The Role of Uncertainty for Lumped Parameter Modeling and Opimization of Low Temperature Geothermal Resources (2015)

Master's thesis by Sven Scholtysik

Abstract: With a growing population and ongoing industrialization, energy demand is rising on a global scale. Satisfying this demand in a sustainable way, while minimizing mankind's impact on climate change, is a significant challenge for our and future generations. One of the options that is apt to make a difference, is the use of low emission energy sources for heating purposes. One of these sources is Earth's ubiquitous geothermal potential. Understanding this potential and its limitations is of utmost importance.

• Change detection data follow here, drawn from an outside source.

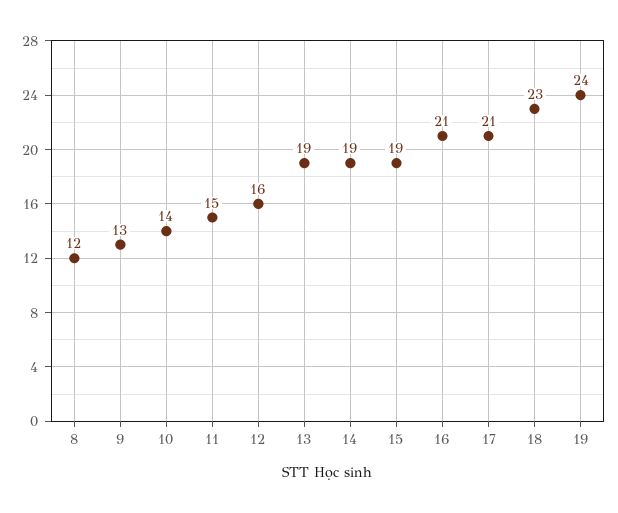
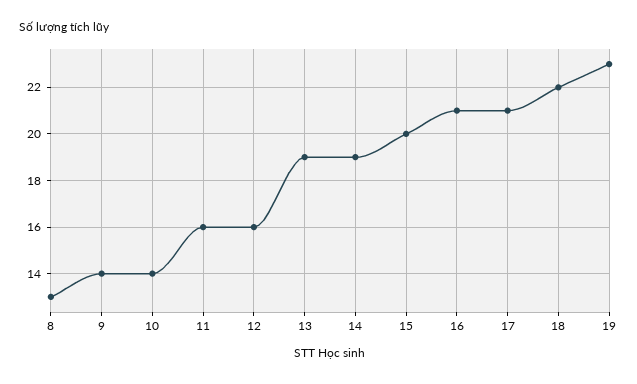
  {
-   "8": 12,
+   "8": 13,
-   "9": 13,
+   "9": 14,
    "10": 14,
-   "11": 15,
+   "11": 16,
    "12": 16,
    "13": 19,
    "14": 19,
-   "15": 19,
+   "15": 20,
    "16": 21,
    "17": 21,
-   "18": 23,
+   "18": 22,
-   "19": 24
+   "19": 23
  }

Despite having a large impact on optimization and management of geothermal resources, the influence of uncertainty has not been studied extensively. Consequently, this thesis discusses the role of uncertainty in detail.
Using net present value maximization as the objective function, the sources of uncertainty are identified by creating a customized net present value model, which splits costs and benefits into different variables. These variables are analyzed for their tendency towards uncertainty. One of the influencing variables is the reservoir's physical reaction to production, as it allows forecasting of realistic exploitation values.
In order to test how much information is needed to produce good forecasting results, an initial lumped parameter model fit is obtained to identify the complexity of the best fit for four low temperature reservoirs in Iceland. In order to simulate decreasing uncertainty, the operational data is cut into smaller portions. By gradually extending the data range and iterative fitting, a development of the coefficient of determination is analyzed, finding that after ten seasonal cycles of data input, the model fit reaches a significant level of certainty. This time horizon can act as a stabilizing factor in the economic optimization and improve the accuracy of economic forecasting. Furthermore, the best fits do not show differences in model complexity for different levels of uncertainty.